I watched her pupils dilate as she shook violently. My heart lurched. Her arms shot up, twisting unnaturally. Her mouth opened, releasing a guttural scream, which suddenly turned into silence as she fell limp. I waited for her to start thrashing again, but she never did. Hesitantly, I looked at the heart monitor. A continuous straight line ran through it.
Wake up! a voice said in my mind. I took a step forward and stared down at her body. Wake up! it screamed, WAKE UP! But the girl never did. She was as still as the line on the heart monitor. She was a corpse.
Looking around, I saw the same thing happening to other children. WAKE UP! the voice inside my head screamed louder. The fetid odor brought tears to my eyes, and I could no longer stand the reeking smell of decomposing bodies. I backed away, edging toward the staircase. I had come downstairs only to see how many children lived. Thirteen were dead.
Eager to escape the stench and gruesome sight, I sprinted upstairs.
But the memory of the dead girl stayed.
***
A few months later, only seven kids remained. The deaths of the forty-three children were honored, but people didn’t mourn for long. Pain would soon be a part of the past. Right?
Every day I worked hard, convincing myself that I was doing the right thing. Taking another step toward peace. But at night, all I thought about was the girl I had watched die, and how I did nothing. Sometimes, I thought humans had already lost the ability to sympathize, to mourn, to feel. We already sacrificed the lives of forty-three innocent children without a single doubt. No. It couldn’t even be considered sacrificing. It was pure murder. How could our existence be so selfish? So disgusting?
Upon the death of the forty-third child, we started training the survivors. Our goal? To make them feel the pain that all humans would have to feel. In return, sadness, anger, jealousy —every negative emotion—would never be felt again. The only emotions that remained would be happiness, love, and affection.

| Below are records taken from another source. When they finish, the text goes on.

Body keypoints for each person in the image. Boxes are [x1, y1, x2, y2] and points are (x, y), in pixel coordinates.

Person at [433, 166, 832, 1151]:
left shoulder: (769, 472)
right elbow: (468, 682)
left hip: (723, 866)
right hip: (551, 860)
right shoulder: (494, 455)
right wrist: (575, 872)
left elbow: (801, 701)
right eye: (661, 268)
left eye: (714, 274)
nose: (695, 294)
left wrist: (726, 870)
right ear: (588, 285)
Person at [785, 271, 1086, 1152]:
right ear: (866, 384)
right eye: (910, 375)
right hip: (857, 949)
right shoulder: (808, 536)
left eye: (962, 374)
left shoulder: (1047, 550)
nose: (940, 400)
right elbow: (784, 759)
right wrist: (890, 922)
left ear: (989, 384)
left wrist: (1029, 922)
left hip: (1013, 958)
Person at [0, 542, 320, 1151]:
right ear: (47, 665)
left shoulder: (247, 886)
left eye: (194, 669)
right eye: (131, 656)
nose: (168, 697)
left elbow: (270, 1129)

My co-workers attached tubes to the children, performed surgeries, sedated them, and monitored them 24/7. No one cared about what we did to the children. Everyone wanted a perfect day.
The seven kids were trained to receive the emotions of every person. They were extremely sensitive. They could feel what anyone felt, and we used that information to our advantage. After one year, the children were ready, and the announcement was made. In one week, no one would feel a single negative emotion again. Everyone was ready. Little kids, teenagers, adults—all prepared to give up their suffering.

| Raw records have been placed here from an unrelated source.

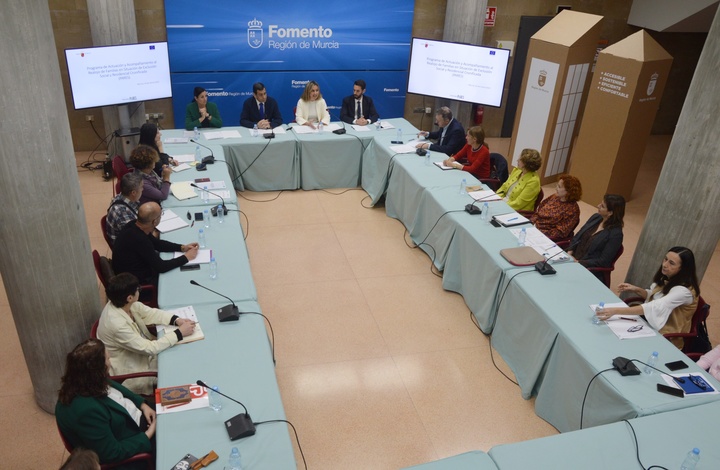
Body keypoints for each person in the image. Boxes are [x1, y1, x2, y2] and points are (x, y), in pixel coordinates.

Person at [55, 339, 155, 466]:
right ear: (97, 370)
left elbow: (113, 385)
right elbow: (111, 453)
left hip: (141, 415)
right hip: (135, 437)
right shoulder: (86, 412)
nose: (110, 362)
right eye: (107, 359)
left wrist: (143, 404)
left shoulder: (84, 380)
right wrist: (148, 435)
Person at [97, 273, 196, 394]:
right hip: (132, 367)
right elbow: (148, 348)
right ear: (129, 297)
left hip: (140, 352)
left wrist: (176, 320)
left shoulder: (123, 303)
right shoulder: (116, 324)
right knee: (179, 367)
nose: (139, 291)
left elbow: (150, 313)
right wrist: (179, 333)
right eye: (138, 289)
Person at [595, 247, 700, 348]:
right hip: (650, 324)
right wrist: (636, 289)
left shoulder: (684, 291)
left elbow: (655, 306)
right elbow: (655, 297)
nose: (665, 264)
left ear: (683, 269)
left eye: (671, 263)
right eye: (665, 259)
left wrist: (616, 310)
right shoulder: (669, 277)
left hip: (666, 336)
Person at [112, 202, 199, 285]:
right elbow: (161, 267)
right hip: (136, 282)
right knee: (178, 279)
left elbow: (157, 244)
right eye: (160, 215)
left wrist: (182, 248)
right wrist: (186, 257)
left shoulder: (134, 224)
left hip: (131, 270)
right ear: (154, 221)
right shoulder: (140, 240)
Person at [567, 194, 625, 280]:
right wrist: (569, 252)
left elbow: (603, 261)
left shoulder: (616, 235)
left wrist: (578, 262)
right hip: (572, 258)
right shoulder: (596, 217)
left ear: (610, 213)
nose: (598, 206)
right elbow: (578, 235)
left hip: (588, 268)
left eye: (602, 206)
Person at [530, 174, 582, 240]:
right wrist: (530, 222)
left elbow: (560, 232)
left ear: (569, 191)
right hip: (533, 227)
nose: (556, 188)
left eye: (559, 187)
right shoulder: (554, 197)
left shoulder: (572, 210)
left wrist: (538, 233)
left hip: (544, 236)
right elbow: (539, 210)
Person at [106, 172, 143, 245]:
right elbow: (137, 240)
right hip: (128, 250)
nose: (143, 189)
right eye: (142, 187)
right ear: (133, 193)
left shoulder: (123, 197)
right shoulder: (122, 213)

Philosophers agreed, therapists raved, teachers looked forward to never dealing with a troublesome child. They called it “The Day of Freedom.”
The seven children were locked in a small room, each in a capsule emitting gas to keep them alive. I walked to one of the capsules and peered inside through the glass window. The child inside seemed to be peacefully asleep. This was it—the future of our world.

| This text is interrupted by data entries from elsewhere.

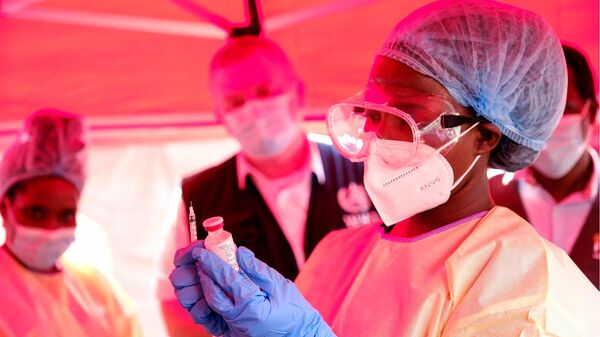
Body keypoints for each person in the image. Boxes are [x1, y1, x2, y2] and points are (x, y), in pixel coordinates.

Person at [169, 0, 600, 336]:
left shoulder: (527, 282)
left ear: (485, 136)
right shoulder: (338, 253)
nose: (378, 129)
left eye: (407, 113)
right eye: (374, 107)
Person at [157, 35, 379, 336]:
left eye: (264, 91)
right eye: (236, 101)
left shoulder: (364, 166)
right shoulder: (197, 197)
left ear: (297, 94)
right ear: (219, 115)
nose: (253, 109)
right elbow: (172, 303)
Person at [0, 110, 142, 337]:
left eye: (66, 215)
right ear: (5, 208)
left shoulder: (97, 289)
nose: (51, 228)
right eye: (36, 212)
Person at [490, 43, 599, 289]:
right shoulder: (489, 199)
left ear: (591, 112)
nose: (548, 124)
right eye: (536, 110)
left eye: (563, 110)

My mind flashed through months of work. So many accomplishments and discoveries. But disgust ran through me whenever I thought about the children. I remembered the girl who died before me. Her dilated eyes, her thrashing limbs, the condition she was kept in.
My hand pressed against the glass. I could walk away, like the day I counted the dead children. I could pretend I was doing the right thing. Like I did every night after watching the girl die.
No, the voice inside me snapped. Yes! I snapped back. I couldn’t do this. I couldn’t let the world down! But the voice inside me grew. It grew into the voices of the children. The forty-three children who had died unjustly.
“No!” I screamed. I looked at my reflection in the glass. “No!” My breath was ragged, my heart pumped like crazy.
A chorus of children’s voices screamed in my head—DO IT!
My fingers curled into fists. My nails dug into my palm. My vision blurred. A crushing weight of guilt and grief consumed me. The room felt smaller, suffocating, the hum of the machines, my pounding heart.
My breath hitched. My body moved. My fist swung, and the next thing I heard was the sharp, splintering crack of breaking glass.